# Plant grow out tank questions



## Wasserpest (Jun 12, 2003)

Sounds about right. If you have strong lights on for extended times you might not need a heater. Some good circulation (without creating tornados) is good too... Koralias and such should help there.

Keep in mind that while high concentrations of ferts can help, it is really essential that all the essential things are there, and sometimes in correct ratios. For example, no point in having 50 ppm NO3 and 10 ppm PO4 if there is no Iron nor Manganese in the water... the plants will have trouble to take up those excess nutrients.
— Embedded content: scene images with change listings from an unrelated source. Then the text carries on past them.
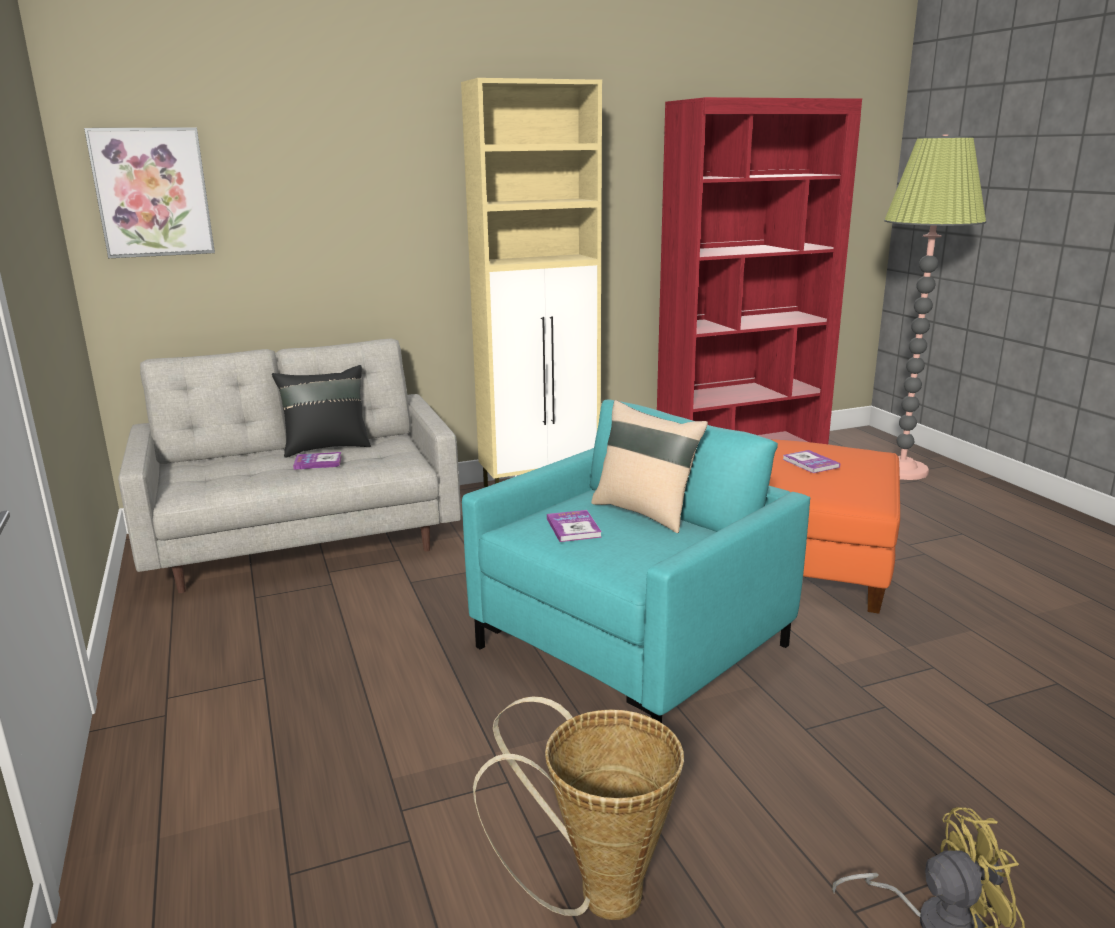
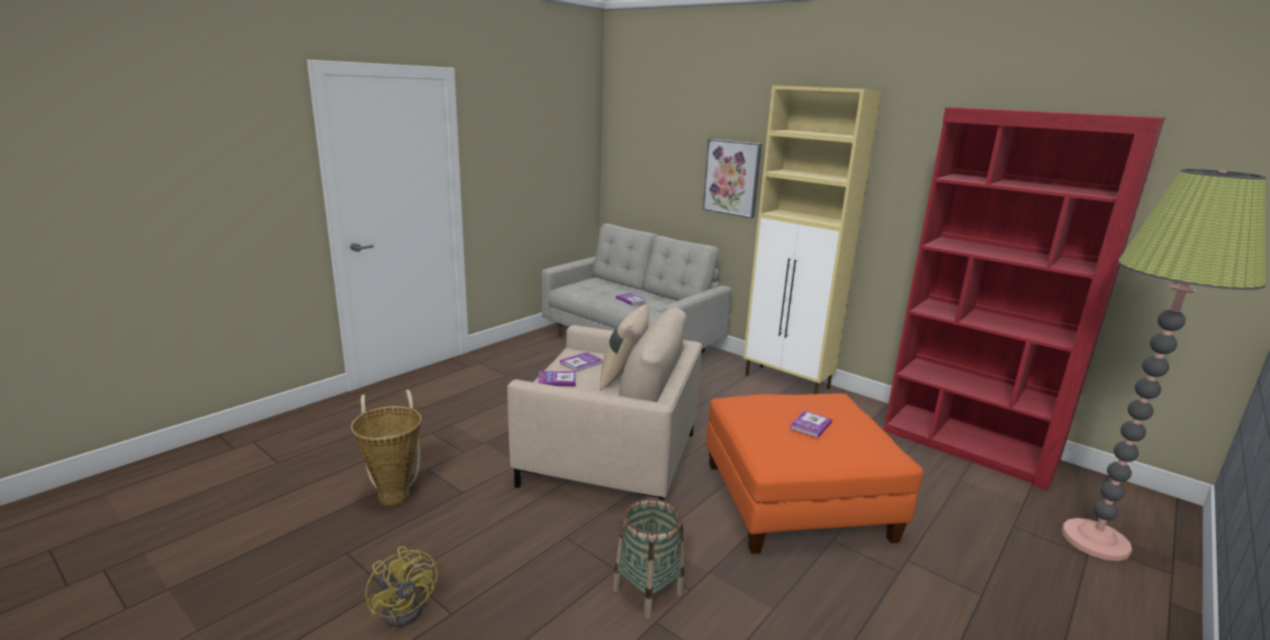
camera: 60 degrees right, 0 degrees up
(152, 192) = (633, 139): picture -> picture (732, 178)
(326, 447) = (653, 296): black pillow -> none
(622, 554) = (557, 380): none -> book
(633, 647) = (610, 459): turquoise armchair -> beige armchair
(932, 695) = (647, 591): none -> basket

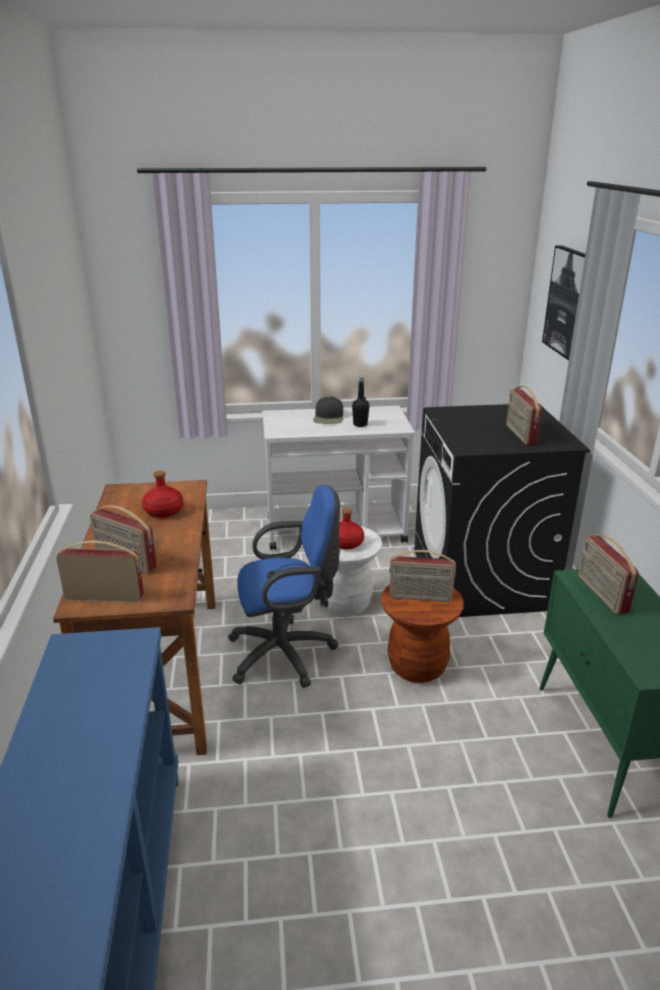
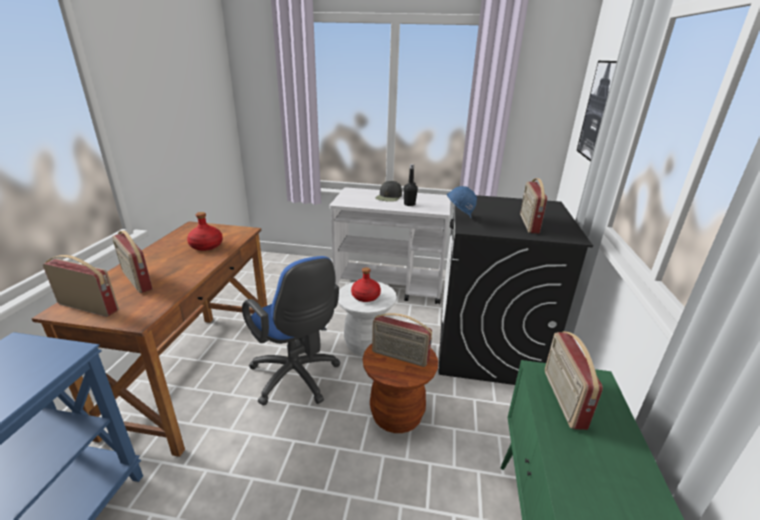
camera: 15 degrees right, 0 degrees up
(287, 653) = (297, 379): blue office chair -> blue office chair turned 45 degrees clockwise
(447, 438) = (458, 218): none -> blue hard hat

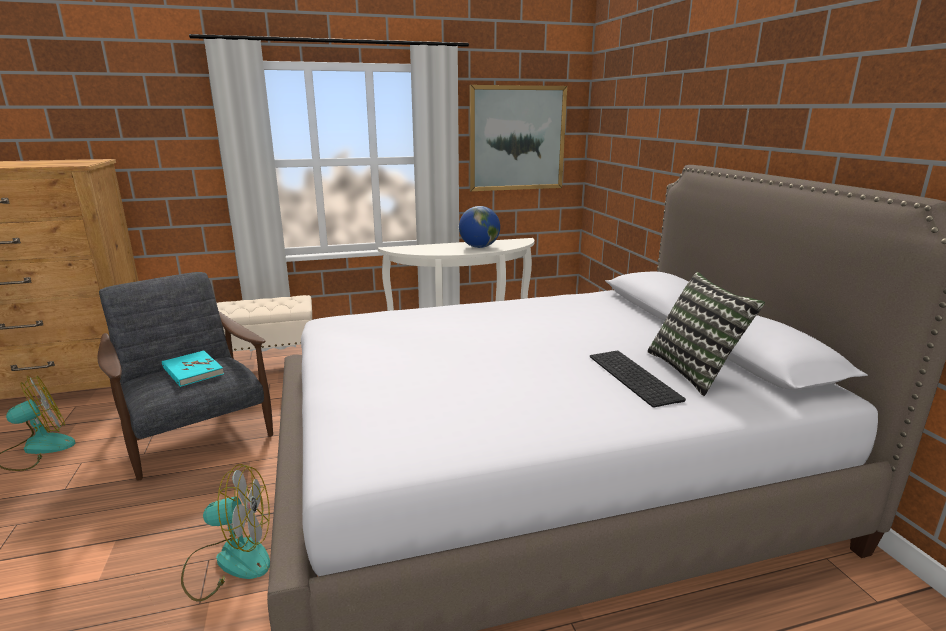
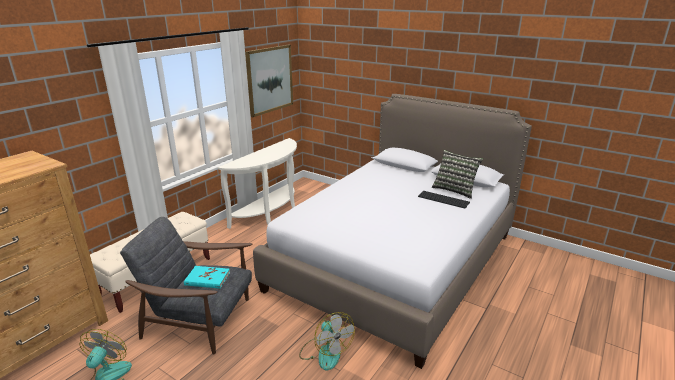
camera: 40 degrees left, 5 degrees up
(229, 561) = (325, 352): fan -> fan turned 105 degrees clockwise
(479, 247) = (275, 152): globe -> none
Check out Liebig's law for a visual.


----------



## greenfish (Jul 7, 2004)

Thanks!


----------



## DogFish (Jul 16, 2011)

I suggest heated. I feel they do better in normal tank range water temps 72-78degrees.

Water movement is a plus. The nice thing abut using a filter is if you need to use that tank to house fish you are always ready. I keep shrimp & snails in my grow out tanks.


----------



## greenfish (Jul 7, 2004)

Thanks!


----------



## mountaindew (Dec 10, 2008)

One thing I enjoy about my farm tanks is unlimited c02.
I even cover the tops of the tanks to hold in as much as possible.
As others have said you need to keep rich water column and good light
As for photo period I have nothing but problems with with more then 11 hours of light per day. I use high end, high quality, high output t5 lights with good reflectors and this also makes a huge difference.
mD


----------



## greenfish (Jul 7, 2004)

Thanks MD


----------



## Patriot (Dec 22, 2010)

I used high ferts and CO2 in my tank grow out tank with longer light periods. 
http://www.plantedtank.net/forums/t...6-hygrophila-siamensis-grow-tank-retired.html


----------



## Fish Ed (Oct 25, 2011)

Can anyone tell me what grow out tank means?


----------



## greenfish (Jul 7, 2004)

Fish Ed said:


> Can anyone tell me what grow out tank means?


Basically a tank where the only intention is to grow plants quickly in it. No scraping. No livestock most of the time. For me, I need mosses for my shrimp tanks that I want to grow quickly as I am adding more tanks. I also want to grow some Stauro for selling and the like. In a grow out tank you can crank the Co2 without worrying about killing your fish cause there are none. Basically a tank farm.


----------



## Fish Ed (Oct 25, 2011)

Thanks. My question is gonna be quite stupid but, can a grow out tank be a 10 gallon or any size?


----------



## greenfish (Jul 7, 2004)

Fish Ed said:


> Thanks. My question is gonna be quite stupid but, can a grow out tank be a 10 gallon or any size?


As long as you can meet the requirements for the plant it can be any size or thing. Doesn't really need to be a fish tank for that matter. The one I am starting up for moss is probably only a few gallons.


----------



## Patriot (Dec 22, 2010)

My grow out tank was 6.6 gallons


----------



## Fish Ed (Oct 25, 2011)

Oh sweet! I'll try to start a 10 gallon plant grow out.


----------



## exv152 (Jun 8, 2009)

I have a 20g growout, pumping large amounts of CO2 & ferts. When I'm ready to setup a new display tank I purchase plants as I go, because finding what you want when you need it isn't always doable.


----------